→ Records supplied:
- Opening Delimiter -

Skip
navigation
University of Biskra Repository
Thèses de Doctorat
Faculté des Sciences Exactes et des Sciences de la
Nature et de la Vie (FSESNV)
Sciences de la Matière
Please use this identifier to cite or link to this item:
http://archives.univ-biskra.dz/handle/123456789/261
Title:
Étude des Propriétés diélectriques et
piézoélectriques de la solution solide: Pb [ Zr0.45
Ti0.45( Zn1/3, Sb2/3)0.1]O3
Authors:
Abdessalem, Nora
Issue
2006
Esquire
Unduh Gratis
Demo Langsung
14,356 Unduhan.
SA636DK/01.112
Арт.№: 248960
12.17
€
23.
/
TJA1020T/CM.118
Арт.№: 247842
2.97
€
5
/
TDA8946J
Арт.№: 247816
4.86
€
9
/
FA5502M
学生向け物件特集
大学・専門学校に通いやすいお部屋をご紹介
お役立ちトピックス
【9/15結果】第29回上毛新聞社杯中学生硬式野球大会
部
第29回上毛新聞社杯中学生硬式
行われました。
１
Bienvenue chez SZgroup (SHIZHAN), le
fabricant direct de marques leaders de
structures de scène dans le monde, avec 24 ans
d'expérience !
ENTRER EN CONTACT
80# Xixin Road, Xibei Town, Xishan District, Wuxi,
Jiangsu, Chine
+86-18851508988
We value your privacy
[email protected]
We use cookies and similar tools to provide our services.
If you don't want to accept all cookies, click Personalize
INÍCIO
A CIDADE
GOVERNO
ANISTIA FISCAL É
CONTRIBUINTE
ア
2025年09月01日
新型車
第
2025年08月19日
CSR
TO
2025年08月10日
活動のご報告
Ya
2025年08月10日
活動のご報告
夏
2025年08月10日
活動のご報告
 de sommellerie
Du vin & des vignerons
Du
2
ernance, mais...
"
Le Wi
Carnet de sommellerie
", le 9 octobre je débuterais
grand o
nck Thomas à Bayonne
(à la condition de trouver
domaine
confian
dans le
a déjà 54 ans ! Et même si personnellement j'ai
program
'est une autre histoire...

- Closing Delimiter -

→ Brief:
In the records above, copy exactly the lines from the one that contains "Nature et de la Vie (FSESNV)" through the last, and nothing else.

→ Answer to the exercise:
Nature et de la Vie (FSESNV)
Sciences de la Matière
Please use this identifier to cite or link to this item:
http://archives.univ-biskra.dz/handle/123456789/261
Title:
Étude des Propriétés diélectriques et
piézoélectriques de la solution solide: Pb [ Zr0.45
Ti0.45( Zn1/3, Sb2/3)0.1]O3
Authors:
Abdessalem, Nora
Issue
2006
Esquire
Unduh Gratis
Demo Langsung
14,356 Unduhan.
SA636DK/01.112
Арт.№: 248960
12.17
€
23.
/
TJA1020T/CM.118
Арт.№: 247842
2.97
€
5
/
TDA8946J
Арт.№: 247816
4.86
€
9
/
FA5502M
学生向け物件特集
大学・専門学校に通いやすいお部屋をご紹介
お役立ちトピックス
【9/15結果】第29回上毛新聞社杯中学生硬式野球大会
部
第29回上毛新聞社杯中学生硬式
行われました。
１
Bienvenue chez SZgroup (SHIZHAN), le
fabricant direct de marques leaders de
structures de scène dans le monde, avec 24 ans
d'expérience !
ENTRER EN CONTACT
80# Xixin Road, Xibei Town, Xishan District, Wuxi,
Jiangsu, Chine
+86-18851508988
We value your privacy
[email protected]
We use cookies and similar tools to provide our services.
If you don't want to accept all cookies, click Personalize
INÍCIO
A CIDADE
GOVERNO
ANISTIA FISCAL É
CONTRIBUINTE
ア
2025年09月01日
新型車
第
2025年08月19日
CSR
TO
2025年08月10日
活動のご報告
Ya
2025年08月10日
活動のご報告
夏
2025年08月10日
活動のご報告
 de sommellerie
Du vin & des vignerons
Du
2
ernance, mais...
"
Le Wi
Carnet de sommellerie
", le 9 octobre je débuterais
grand o
nck Thomas à Bayonne
(à la condition de trouver
domaine
confian
dans le
a déjà 54 ans ! Et même si personnellement j'ai
program
'est une autre histoire...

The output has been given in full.